Water and Air Although the 3,250 gallons per minute of groundwater that Lithium Nevada plans to pump for their operations is relatively small compared to other mines in the state (such as Long Canyon Gold Mine), it is a concern because both the Kings Valley and Quinn Valley water basins where the water will be pumped from appear to already be over-allocated. This means the amount of water granted for use in water rights is greater than the basin’s estimated ability to recharge. People in the ranching and farming communities in Orovada and Kings River Valley are very concerned that pumping caused by the mine would affect their domestic wells. In addition, potential pollution to both water and air from the processing facility were not thoroughly addressed in the Environmental Impact Statement.

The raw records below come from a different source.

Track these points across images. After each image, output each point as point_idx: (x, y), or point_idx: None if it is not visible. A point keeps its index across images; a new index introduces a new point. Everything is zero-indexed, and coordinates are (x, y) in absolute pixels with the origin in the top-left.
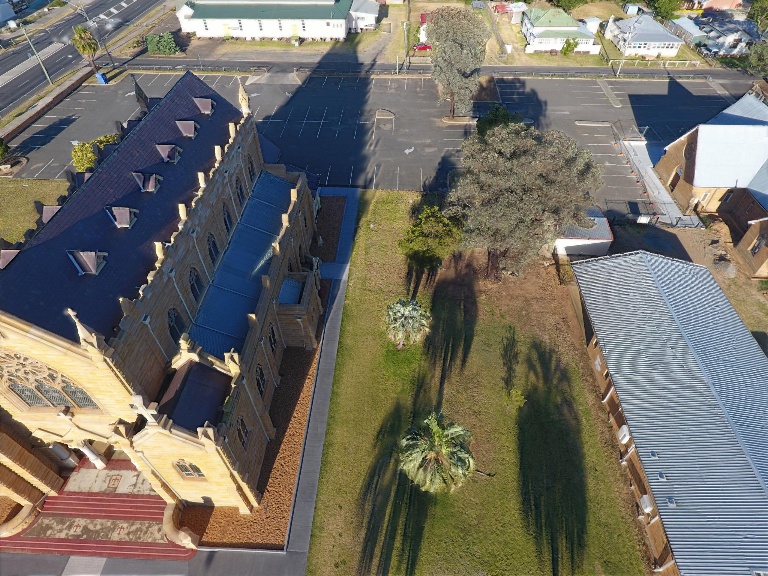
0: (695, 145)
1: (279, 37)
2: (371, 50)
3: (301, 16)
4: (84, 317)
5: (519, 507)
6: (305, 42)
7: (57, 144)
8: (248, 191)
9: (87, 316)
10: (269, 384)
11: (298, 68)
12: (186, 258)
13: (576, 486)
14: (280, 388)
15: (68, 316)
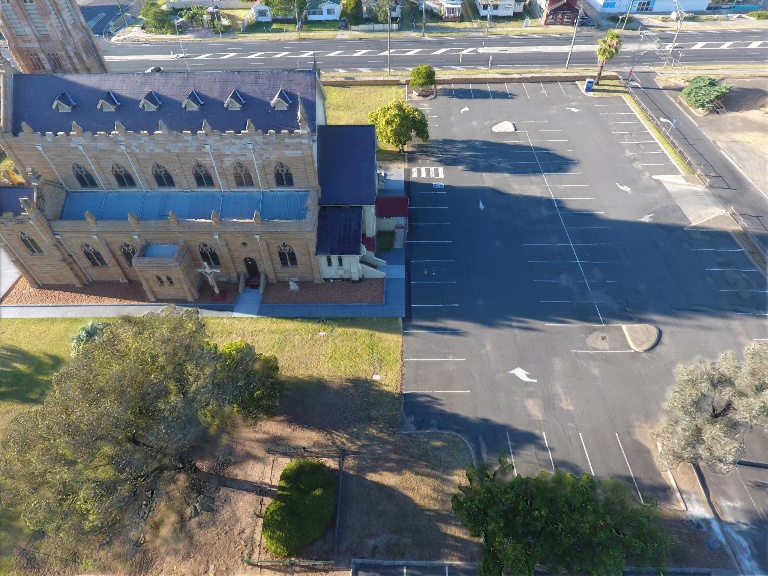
0: None
1: None
2: None
3: None
4: (31, 119)
5: None
6: None
7: (460, 103)
8: (260, 185)
9: (32, 120)
10: (110, 270)
11: (747, 213)
12: (109, 153)
13: None
14: (119, 284)
15: (27, 112)
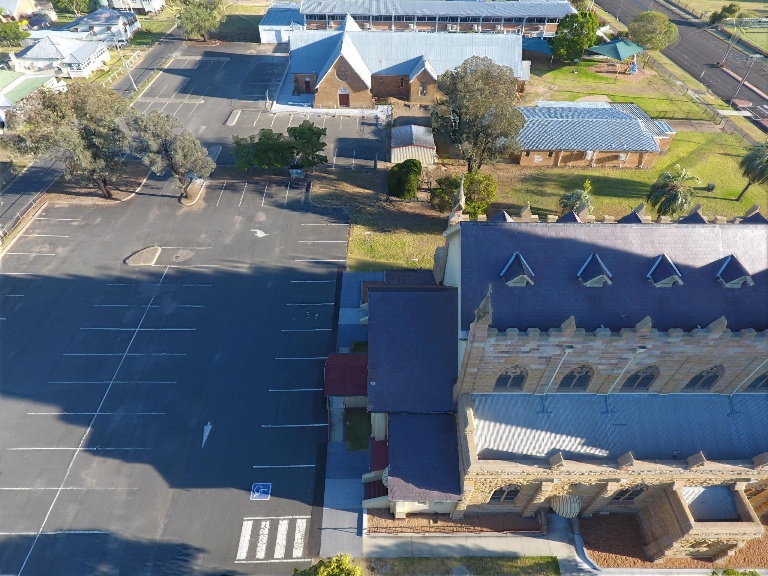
0: (346, 67)
1: None
2: None
3: None
4: None
5: (642, 200)
6: None
7: None
8: None
9: None
10: None
11: None
12: None
13: (618, 181)
14: None
15: None
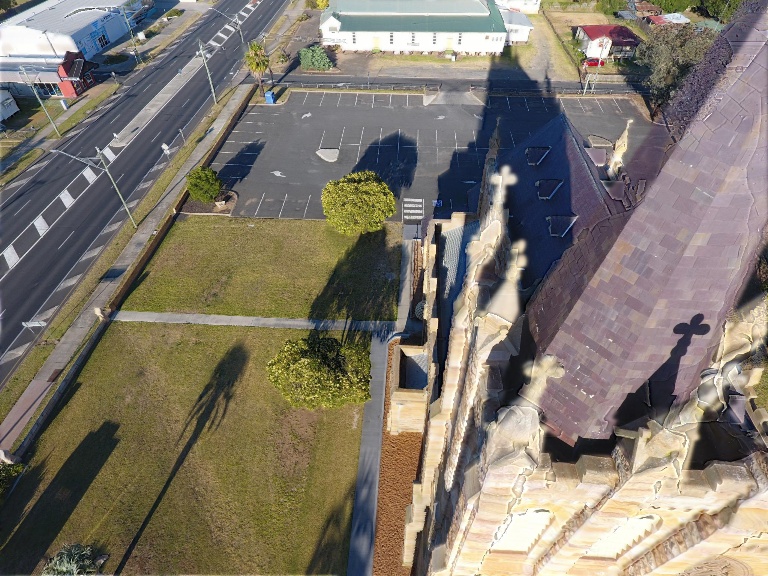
0: None
1: (430, 51)
2: (536, 66)
3: (458, 29)
4: None
5: None
6: (459, 56)
7: (259, 175)
8: None
9: None
10: None
11: (471, 86)
12: None
13: None
14: None
15: None
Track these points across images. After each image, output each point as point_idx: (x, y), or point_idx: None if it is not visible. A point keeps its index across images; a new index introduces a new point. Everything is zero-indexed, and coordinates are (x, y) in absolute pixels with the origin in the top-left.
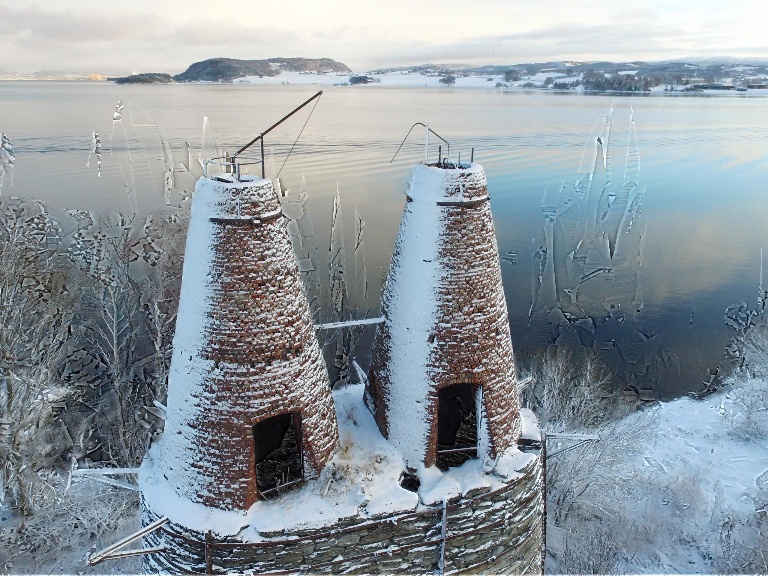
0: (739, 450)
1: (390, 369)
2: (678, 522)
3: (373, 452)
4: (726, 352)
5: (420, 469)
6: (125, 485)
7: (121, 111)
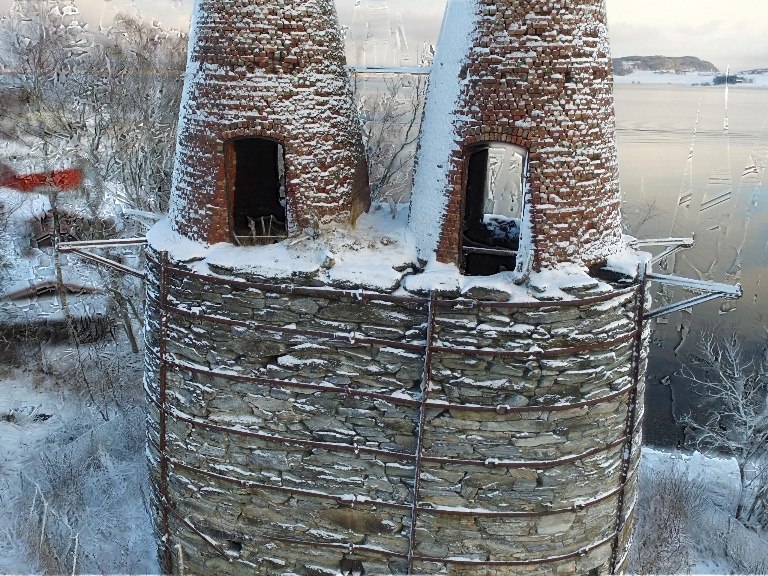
0: None
1: (422, 129)
2: None
3: (385, 234)
4: None
5: (430, 260)
6: None
7: None
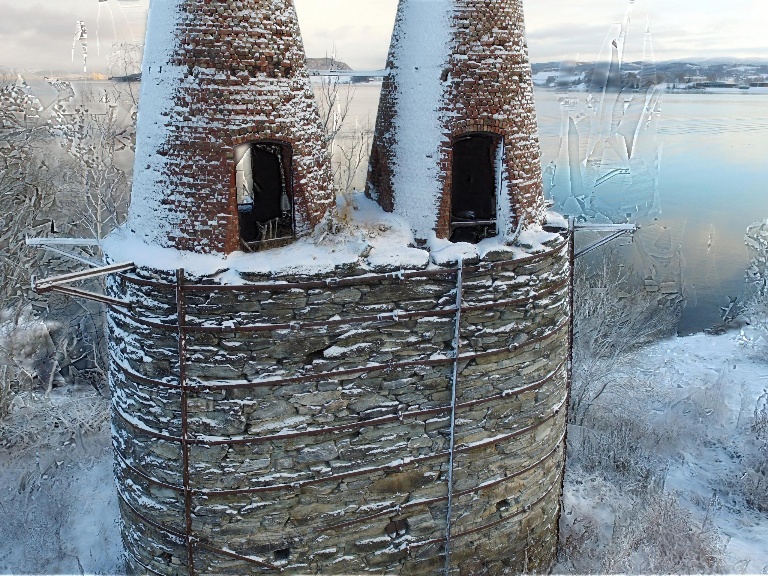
0: (762, 370)
1: (396, 125)
2: (702, 426)
3: (376, 222)
4: (746, 275)
5: (430, 238)
6: (89, 260)
7: None
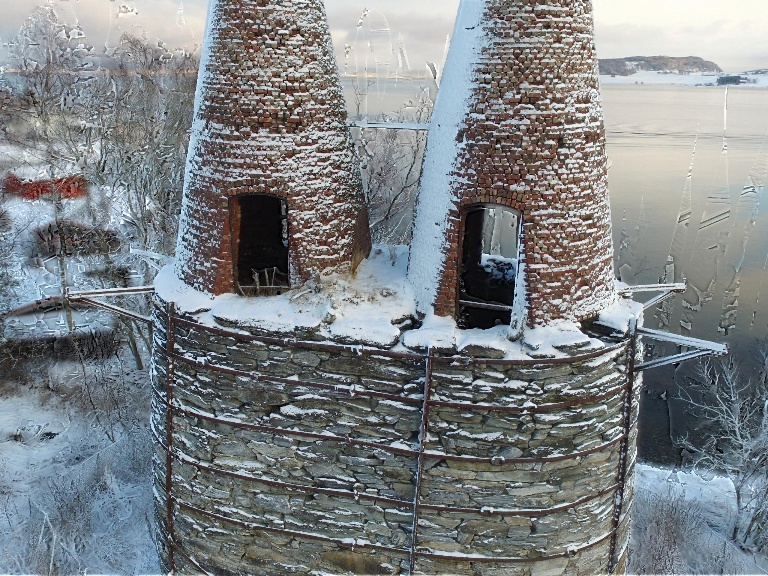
0: None
1: (420, 185)
2: None
3: (384, 285)
4: None
5: (428, 314)
6: None
7: (364, 17)
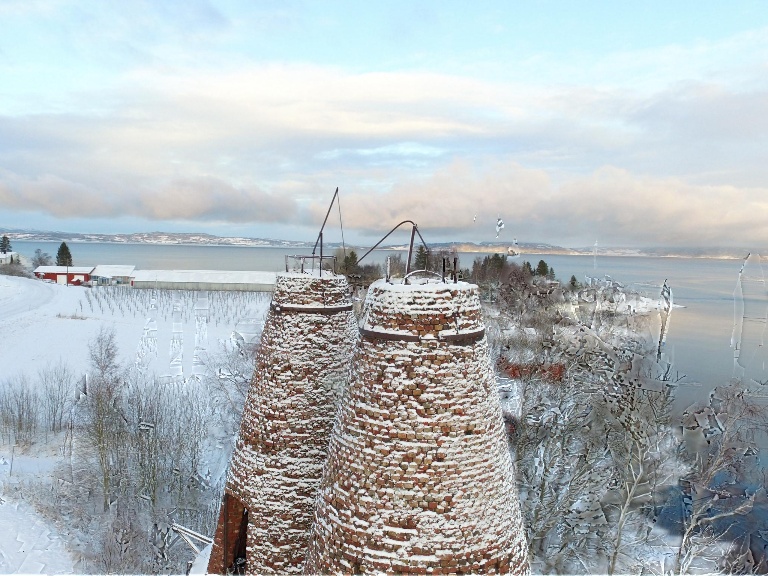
0: None
1: None
2: None
3: None
4: None
5: None
6: None
7: None
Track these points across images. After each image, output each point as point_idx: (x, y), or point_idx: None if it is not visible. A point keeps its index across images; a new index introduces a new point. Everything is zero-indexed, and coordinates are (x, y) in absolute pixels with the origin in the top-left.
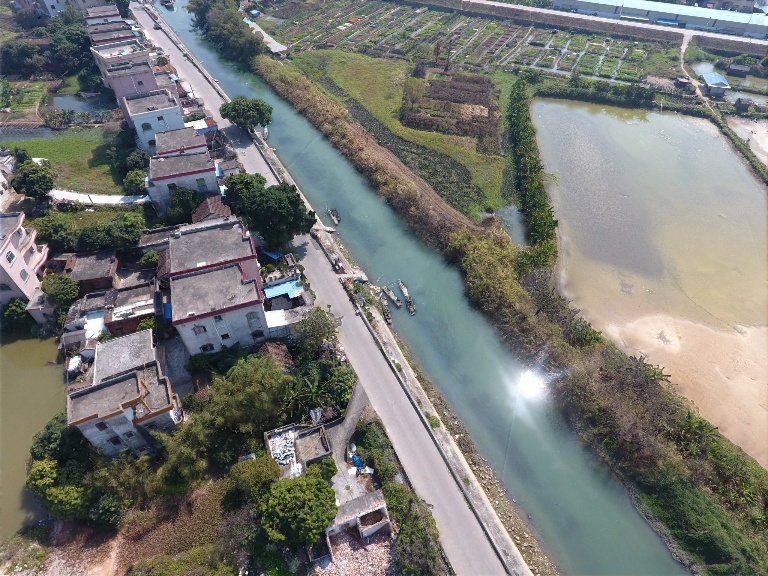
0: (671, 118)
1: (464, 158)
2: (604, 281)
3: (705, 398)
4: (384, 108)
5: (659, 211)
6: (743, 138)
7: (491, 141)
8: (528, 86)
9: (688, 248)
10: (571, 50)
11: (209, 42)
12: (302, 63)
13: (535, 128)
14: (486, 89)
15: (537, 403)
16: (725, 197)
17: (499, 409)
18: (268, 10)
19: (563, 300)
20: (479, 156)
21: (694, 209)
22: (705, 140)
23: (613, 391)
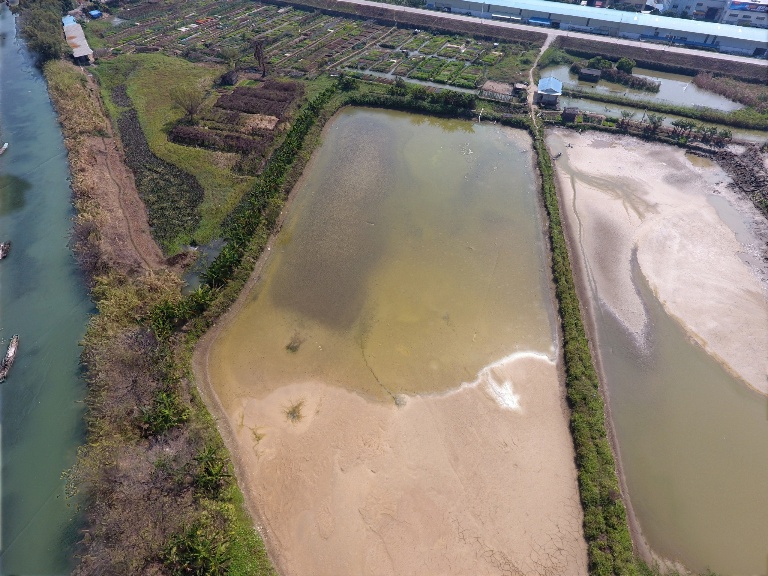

Sensitive Wildlife Species There are serious concerns about the project affecting wildlife, particularly sage grouse, big horn sheep, pronghorn, golden eagles, Lahontan cutthroat trout, and an endemic spring snail species (the Kings River Pyrg). The area is vital habitat for these sensitive species, especially just north of the proposed mine area in the Montana Mountains (where there is potential for expansion later). Lithium Nevada did state publicly that the company has no plans to expand there. However, they and the parent company still hold mining claims all throughout the Montana Mountains, and the parent company Lithium Americas has not made any promises to avoid mining there. Furthermore, the community was also extremely concerned about an expansion into the Montana Mountains for various other reasons. Even if Lithium Americas does not expand into the Montana Mountains, the proposed site is very close to habitat that has been identified by the Nevada Department of Wildlife as significant for sage grouse in the state. Although Lithium Nevada has spoken about plans for sagebrush restoration to help mitigate the affect on sage grouse, the mine operations will sever an area that has been identified as priority habitat for the sage grouse, which could be absolutely devastating to that population as a whole and their ability to survive. The mine would fragment “essential irreplaceable habitat” for sage-grouse in already vulnerable populations, by allowing destructive development in sage-grouse habitats that exceeds limits established in the Resource Management Plan.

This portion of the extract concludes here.